I also run HDTach right before or after HDTune for a sanity check. If CPU is high on either, or the data differ by more than a few MB/s then I re-run them until they are very close.
It's a very imperfect Science, in fact I'd say it is closer to Art at this point in time. Windows isn't designed with any real modes for gaming, benchmarking, or even core maintenance. Nor does it accept a request to "back off and do nothing while I play this game or benchmark my computer". It should, but it doesn't ( and even if it did, it wouldn't prevent 3rd party apps or realtime AV from jumping in, often you can go in and disable the realtime AV or at least most of it ). So it makes sense to create an Administrator account where you go in and set it up for minimum distraction. Disable everything not needed and only benchmark from there ( leave the other user accounts set up for daily use ). It still isn't anywhere near perfect, especially on later versions of Windows, but you can get closer to the desired "Idle" state that is needed.
I also try to control the physical parameters as much as possible. The temps of the drives should match over time when they are still in the same physical location. Differences in temp means there is something that needs to be addressed. Most likely it is either dust build up, a fan is not running at the same speed or dead, a ribbon cable or something has altered airflow, or something far worse. I wouldn't proceed until I got the temp back to where it should be ( note: this does NOT describe your case here ).
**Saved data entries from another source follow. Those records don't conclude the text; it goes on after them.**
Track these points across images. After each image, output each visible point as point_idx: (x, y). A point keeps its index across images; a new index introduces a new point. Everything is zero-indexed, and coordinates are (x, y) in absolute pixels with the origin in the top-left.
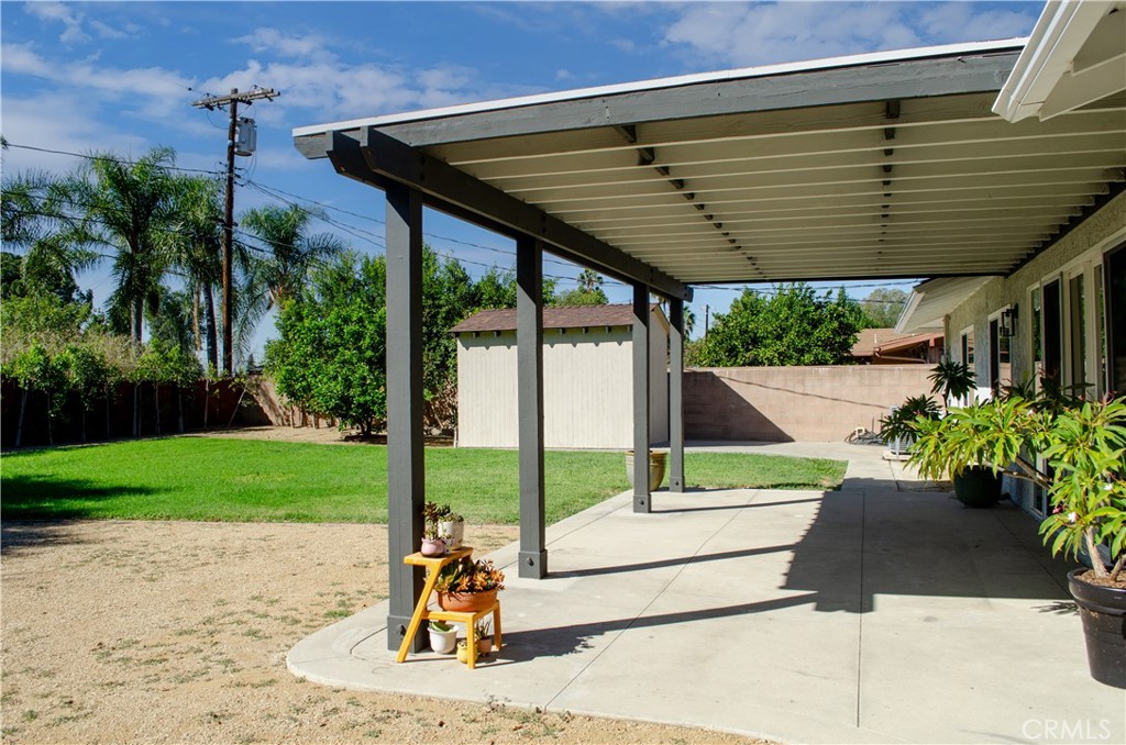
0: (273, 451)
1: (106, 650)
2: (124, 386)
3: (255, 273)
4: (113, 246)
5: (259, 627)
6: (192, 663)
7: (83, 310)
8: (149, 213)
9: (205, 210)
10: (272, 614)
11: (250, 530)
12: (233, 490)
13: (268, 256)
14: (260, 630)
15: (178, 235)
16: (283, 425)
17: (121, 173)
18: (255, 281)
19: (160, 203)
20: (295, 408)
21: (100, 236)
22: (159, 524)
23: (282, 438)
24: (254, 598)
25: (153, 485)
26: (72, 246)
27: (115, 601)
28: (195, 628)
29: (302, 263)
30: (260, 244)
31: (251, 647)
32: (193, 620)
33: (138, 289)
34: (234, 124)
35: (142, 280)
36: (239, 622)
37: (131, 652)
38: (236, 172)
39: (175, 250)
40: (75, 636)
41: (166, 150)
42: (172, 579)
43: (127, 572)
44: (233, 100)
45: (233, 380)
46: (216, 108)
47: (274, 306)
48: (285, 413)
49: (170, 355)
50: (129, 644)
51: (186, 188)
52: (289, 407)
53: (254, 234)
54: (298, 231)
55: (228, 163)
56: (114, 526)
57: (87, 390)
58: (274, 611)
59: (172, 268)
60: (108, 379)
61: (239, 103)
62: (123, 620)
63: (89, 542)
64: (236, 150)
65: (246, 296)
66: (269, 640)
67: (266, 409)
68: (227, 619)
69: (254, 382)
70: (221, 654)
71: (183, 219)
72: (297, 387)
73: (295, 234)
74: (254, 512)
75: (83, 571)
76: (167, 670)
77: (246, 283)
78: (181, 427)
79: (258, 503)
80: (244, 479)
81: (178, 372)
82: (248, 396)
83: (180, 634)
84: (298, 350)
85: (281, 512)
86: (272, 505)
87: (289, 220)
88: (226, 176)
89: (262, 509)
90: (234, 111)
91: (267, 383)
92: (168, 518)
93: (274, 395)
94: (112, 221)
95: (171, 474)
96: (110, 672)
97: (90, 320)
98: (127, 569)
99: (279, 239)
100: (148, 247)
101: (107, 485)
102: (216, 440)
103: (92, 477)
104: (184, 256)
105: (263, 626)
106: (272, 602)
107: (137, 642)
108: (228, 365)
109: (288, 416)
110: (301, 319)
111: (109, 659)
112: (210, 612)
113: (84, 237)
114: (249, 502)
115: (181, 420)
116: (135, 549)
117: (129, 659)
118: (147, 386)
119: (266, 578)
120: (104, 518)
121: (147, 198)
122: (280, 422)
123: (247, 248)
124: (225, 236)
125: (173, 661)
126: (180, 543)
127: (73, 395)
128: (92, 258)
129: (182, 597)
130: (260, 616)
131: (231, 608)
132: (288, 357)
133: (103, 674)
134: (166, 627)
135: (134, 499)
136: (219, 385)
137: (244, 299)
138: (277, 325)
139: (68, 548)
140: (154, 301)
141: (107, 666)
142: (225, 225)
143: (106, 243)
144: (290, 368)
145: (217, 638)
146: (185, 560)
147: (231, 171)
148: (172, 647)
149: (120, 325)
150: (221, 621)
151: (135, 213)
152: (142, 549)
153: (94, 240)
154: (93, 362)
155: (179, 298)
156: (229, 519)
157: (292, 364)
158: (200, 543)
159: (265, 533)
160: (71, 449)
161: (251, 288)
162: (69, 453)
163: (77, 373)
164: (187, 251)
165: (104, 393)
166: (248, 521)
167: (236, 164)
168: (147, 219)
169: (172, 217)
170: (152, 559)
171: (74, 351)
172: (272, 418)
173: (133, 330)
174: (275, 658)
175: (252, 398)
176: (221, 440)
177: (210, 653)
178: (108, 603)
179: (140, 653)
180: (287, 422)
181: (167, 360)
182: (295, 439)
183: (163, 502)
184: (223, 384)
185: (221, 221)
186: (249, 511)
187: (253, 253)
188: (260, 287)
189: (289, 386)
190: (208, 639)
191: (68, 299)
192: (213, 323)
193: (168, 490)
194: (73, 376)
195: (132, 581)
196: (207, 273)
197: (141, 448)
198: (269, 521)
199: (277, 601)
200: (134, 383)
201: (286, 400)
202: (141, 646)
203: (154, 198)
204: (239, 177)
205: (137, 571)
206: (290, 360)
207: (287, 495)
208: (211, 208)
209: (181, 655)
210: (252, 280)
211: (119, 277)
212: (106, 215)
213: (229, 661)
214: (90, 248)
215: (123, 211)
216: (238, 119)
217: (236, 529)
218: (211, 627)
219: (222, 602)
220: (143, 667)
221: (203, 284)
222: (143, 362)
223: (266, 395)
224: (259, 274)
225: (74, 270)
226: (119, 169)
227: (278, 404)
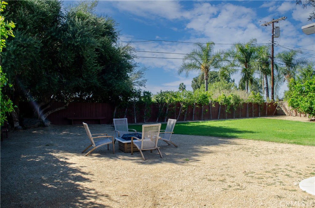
0: (287, 123)
1: (246, 173)
2: (244, 104)
3: (280, 71)
4: (241, 67)
5: (289, 174)
6: (270, 181)
7: (233, 85)
8: (250, 57)
9: (266, 55)
10: (293, 171)
11: (283, 145)
12: (277, 134)
13: (284, 66)
14: (290, 175)
15: (258, 62)
16: (290, 115)
17: (242, 47)
18: (280, 74)
19: (253, 54)
20: (293, 111)
21: (237, 64)
22: (256, 141)
23: (290, 120)
24: (287, 165)
25: (254, 131)
26: (230, 68)
27: (247, 161)
28: (270, 171)
29: (295, 67)
30: (281, 63)
31: (287, 179)
32: (270, 169)
33: (247, 78)
34: (273, 29)
35: (249, 75)
36: (283, 172)
37: (253, 175)
38: (274, 43)
39: (257, 66)
40: (238, 168)
41: (254, 39)
42: (262, 157)
43: (249, 153)
44: (273, 22)
45: (274, 102)
46: (268, 25)
47: (286, 81)
48: (290, 112)
49: (257, 95)
50: (253, 173)
51: (260, 49)
52: (291, 110)
53: (279, 60)
54: (293, 58)
55: (272, 40)
56: (245, 141)
57: (235, 105)
58: (293, 170)
59: (256, 72)
60: (241, 102)
61: (274, 23)
62: (250, 166)
63: (239, 144)
64: (274, 36)
65: (277, 78)
66: (293, 178)
67: (284, 111)
68: (279, 170)
69: (281, 103)
70: (279, 180)
71: (259, 58)
72: (294, 104)
73: (292, 59)
74: (283, 140)
75: (238, 152)
76: (264, 181)
77: (277, 74)
78: (260, 115)
79: (285, 138)
80: (279, 131)
81: (259, 100)
82: (279, 107)
83: (266, 172)
84: (295, 93)
85: (292, 141)
86: (289, 139)
87: (290, 55)
88: (271, 44)
89: (286, 140)
90: (273, 25)
91: (285, 103)
92: (259, 140)
93: (287, 107)
94: (240, 60)
95: (258, 128)
96: (248, 179)
97: (234, 86)
98: (250, 153)
99: (287, 61)
100: (250, 66)
101: (242, 130)
102: (270, 119)
103: (238, 128)
104: (260, 68)
105: (290, 174)
106: (292, 167)
107: (255, 172)
108: (273, 98)
109: (291, 113)
110: (296, 84)
111: (248, 175)
112: (274, 167)
113: (233, 65)
114: (282, 137)
115: (259, 113)
116: (251, 147)
117: (253, 177)
118: (250, 104)
119: (290, 160)
120: (242, 138)
121: (249, 53)
122: (288, 115)
123: (277, 64)
124: (272, 61)
125: (265, 179)
126: (263, 147)
127: (232, 106)
128: (235, 70)
129: (266, 162)
130: (289, 171)
131: (280, 167)
132: (291, 95)
133: (246, 179)
134: (262, 170)
135: (249, 134)
136: (270, 104)
137: (276, 79)
138: (288, 86)
139: (234, 145)
140: (252, 81)
141: (247, 177)
142: (272, 58)
143: (239, 66)
144: (292, 99)
145: (277, 175)
146: (265, 152)
147: (273, 42)
148: (264, 175)
149: (243, 88)
150: (278, 170)
151: (246, 57)
152: (253, 148)
153: (236, 66)
154: (237, 98)
155: (257, 80)
156: (276, 142)
157: (293, 98)
158: (269, 147)
159: (288, 147)
160: (231, 120)
161: (279, 76)
162: (231, 121)
163: (233, 101)
164: (261, 66)
165: (239, 106)
166: (282, 143)
167: (274, 41)
168: (249, 59)
169: (256, 57)
170: (256, 151)
171: (232, 95)
172: (286, 114)
173: (246, 89)
174: (295, 184)
175: (280, 107)
176: (272, 119)
177: (275, 179)
178: (245, 161)
179: (256, 175)
180: (291, 115)
181: (256, 97)
182: (293, 120)
183: (257, 135)
184: (271, 104)
185: (270, 57)
186: (282, 140)
187: (279, 65)
188: (282, 75)
189: (292, 104)
190: (274, 175)
191: (229, 82)
192: (268, 86)
193: (258, 132)
194: (232, 101)
195: (251, 156)
196: (266, 72)
197: (249, 121)
198: (289, 143)
199: (294, 167)
200: (247, 103)
201: (291, 108)
202: (256, 173)
203: (251, 53)
204: (275, 44)
205: (252, 153)
206: (292, 96)
207: (293, 136)
208: (267, 54)
209: (267, 178)
210: (279, 73)
211: (243, 75)
212: (239, 59)
213: (281, 182)
214: (235, 68)
215: (243, 57)
216: (274, 27)
217: (278, 145)
218: (275, 172)
219: (277, 165)
220: (257, 179)
221: (265, 75)
222: (249, 98)
223: (284, 107)
224: (281, 71)
225: (231, 74)
226: (242, 46)
227: (288, 109)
In your case I suspect the drive was in a different physical location when it was the system disk, perhaps vertically in the front bottom without a fan blowing on it, or mounted above something warm and warm air rose to affect it. I've seen them all.
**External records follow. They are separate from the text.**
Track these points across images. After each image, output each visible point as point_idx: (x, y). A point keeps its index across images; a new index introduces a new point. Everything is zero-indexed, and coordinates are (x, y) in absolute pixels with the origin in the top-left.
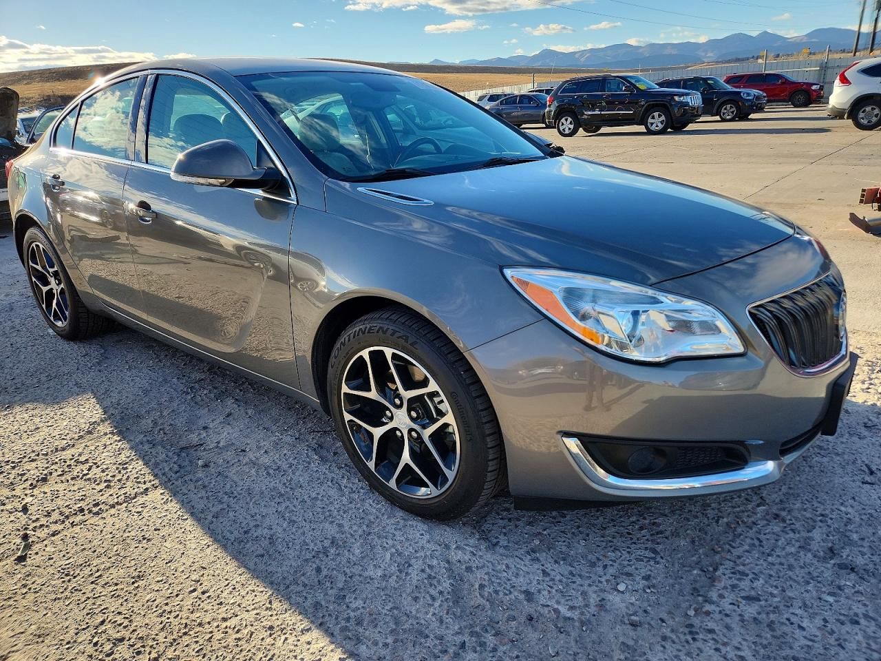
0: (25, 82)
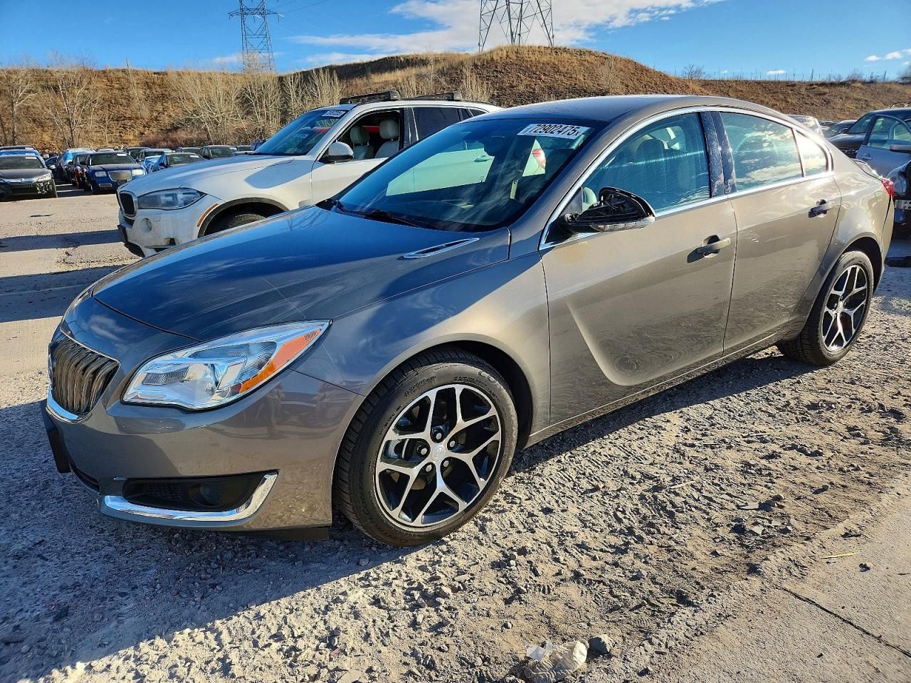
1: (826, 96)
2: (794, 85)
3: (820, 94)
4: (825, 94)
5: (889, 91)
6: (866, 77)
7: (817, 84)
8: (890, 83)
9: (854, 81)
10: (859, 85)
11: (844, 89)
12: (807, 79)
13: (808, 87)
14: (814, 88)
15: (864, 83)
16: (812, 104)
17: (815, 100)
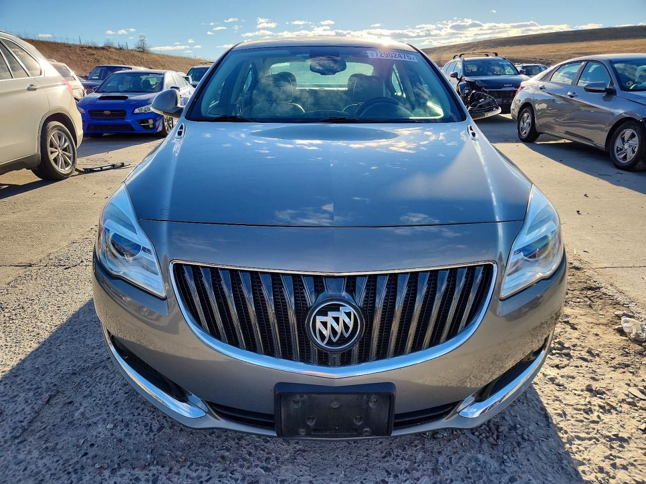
0: (473, 49)
1: (95, 56)
2: (70, 47)
3: (91, 55)
4: (94, 54)
5: (133, 55)
6: (116, 45)
7: (86, 47)
8: (132, 50)
9: (110, 47)
10: (114, 50)
11: (105, 52)
12: (77, 43)
13: (81, 49)
14: (85, 50)
15: (116, 49)
16: (88, 61)
17: (88, 58)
What I have been doing for many years is collecting spare 3.5" cages out computer cases ( some hold two, four, even more drives ). I turn them into standalone HDD racks with rubber feet and a handle ( remove the sharp edges, paint them etc ) and modify my own cases by removing any HDD cages ( leaving a big empty space there ) add in 120mm fans in the front bottom. Now I just drop in one of the cages with HDD's already mounted and just pop in the wires already dangling off the motherboard and power supply. It makes drive swapping, cleaning and re-arrangement very quick and thorough and I can also easily get to the fans. Most importantly it means all my HDD's are always located in identical conditions on any computer with a fan blowing directly on it, no major vibrations ( rubber feet ). It is a consistently controlled parameter, well as much as possible. One of these days I'll post some pictures which will make it more understandable. The main point being, controlling variables that can make benchmarks anomalous and non-comparable. Of course this doesn't help if a benchmark occurred in the distant past and your time machine is broken, I have many historical cases that fall under that category and nothing can be done about it now ). But at least going forward all drives get the same treatment.